The Buckeyes had 7 players drafted, and an impressive 5 in the first two rounds. Ohio State markets itself to recruits as a football factory, and this certainly helps facilitate that image.

The 3 first round picks gives them 8 total over the last 2 seasons, and let’s recruits and their families know that the big bucks can come rolling in if you play well for the Buckeyes.

Iowa Hawkeyes and Wisconsin Badgers

The Hawkeyes had 4 players selected in the middle rounds, and the Badgers had 3 total picks, with 2 first rounders. Neither draft was particularly good, but it wasn’t bad, so I put them here to leave them off the next list.


Everyone Else

I was astounded by the lack of names called from the rest of the league. The 10 teams left had their name called 10 times. That’s less than Michigan. It’s also less than the Mid-American Conference.

That’s an average of 1 per team by the bottom 10. The entire Pac12, by comparison, averaged just under 3 per. The ACC was right at 3. The SEC was close to 1 first round pick per team, and I was just too depressed to look any farther.

Sometimes, when living through history, it’s hard to grasp the changing times. What happened to all the great talent in the Big Ten? Penn State and Nebraska, two blue blood programs, combined to tie Northwestern at 2 draft picks. Illinois, Minnesota, Maryland, and Purdue combined for 2. These are programs that have a tradition of putting guys into the NFL.
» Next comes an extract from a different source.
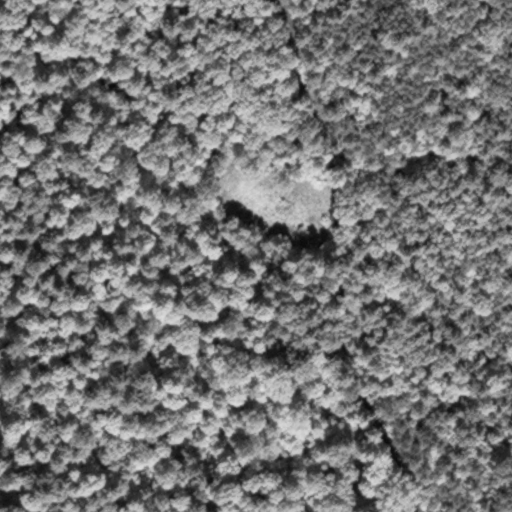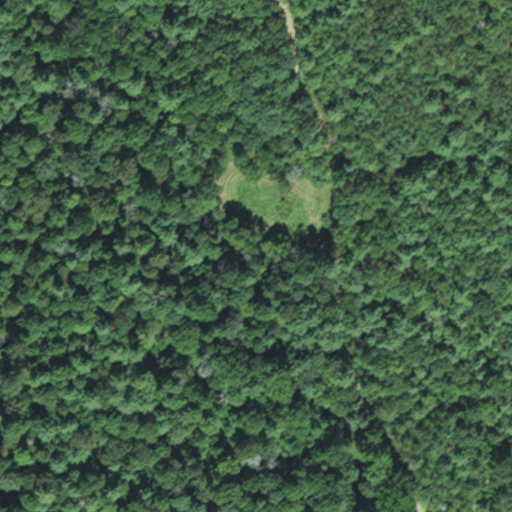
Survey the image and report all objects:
road: (339, 252)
There is no excuse for this lack of NFL ready talent from the bottom two-thirds of the conference. I understand that the ESPN hype machine has convinced a lot of people that if you are born below the Mason-Dixon, you can run a faster 40, and that affects recruiting rankings. I also understand that football just isn’t as big for most of the Midwest as it was back in the old days. But you still have Northeast Ohio and Western PA churning out boatloads of recruits, and there are other hot beds in Big Ten territory as well.

The MAC is in the Big Ten’s backyard, and they managed 11 picks as a mid-major. Toledo and Western Michigan had three picks each. Only three teams in the Big Ten managed more than three.
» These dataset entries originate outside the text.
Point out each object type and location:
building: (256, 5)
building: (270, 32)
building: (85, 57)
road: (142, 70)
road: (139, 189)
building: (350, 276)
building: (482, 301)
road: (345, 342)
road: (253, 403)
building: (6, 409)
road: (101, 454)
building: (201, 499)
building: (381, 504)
I guess I live a sheltered existence in Columbus, Ohio, where Ohio State can still get the recruits and compete on a national level. I knew the league was down, but this was actually a little bit of a kick in the gut. Someone is going to have to explain to me how a team like Illinois, who had Kevin Hardy and Simeon Rice on the same team, is now putting out 1 third round pick. Maryland had zero picks. This is the college of Randy White, Kris Jenkins, Shawn Merriman. Did they stop playing high school football around the Midwest?

After further thought, I am not going to include Penn State in the list of losers. 1 pick is pretty terrible for a program of the caliber of the Nittany Lions, but after all the penalties, it’s understandable. Plus, having the season they did and only losing one guy could be seen as a positive. But the rest? I mean I get Rutgers laying a goose egg, but Nebraska tying Indiana for draft picks at one each?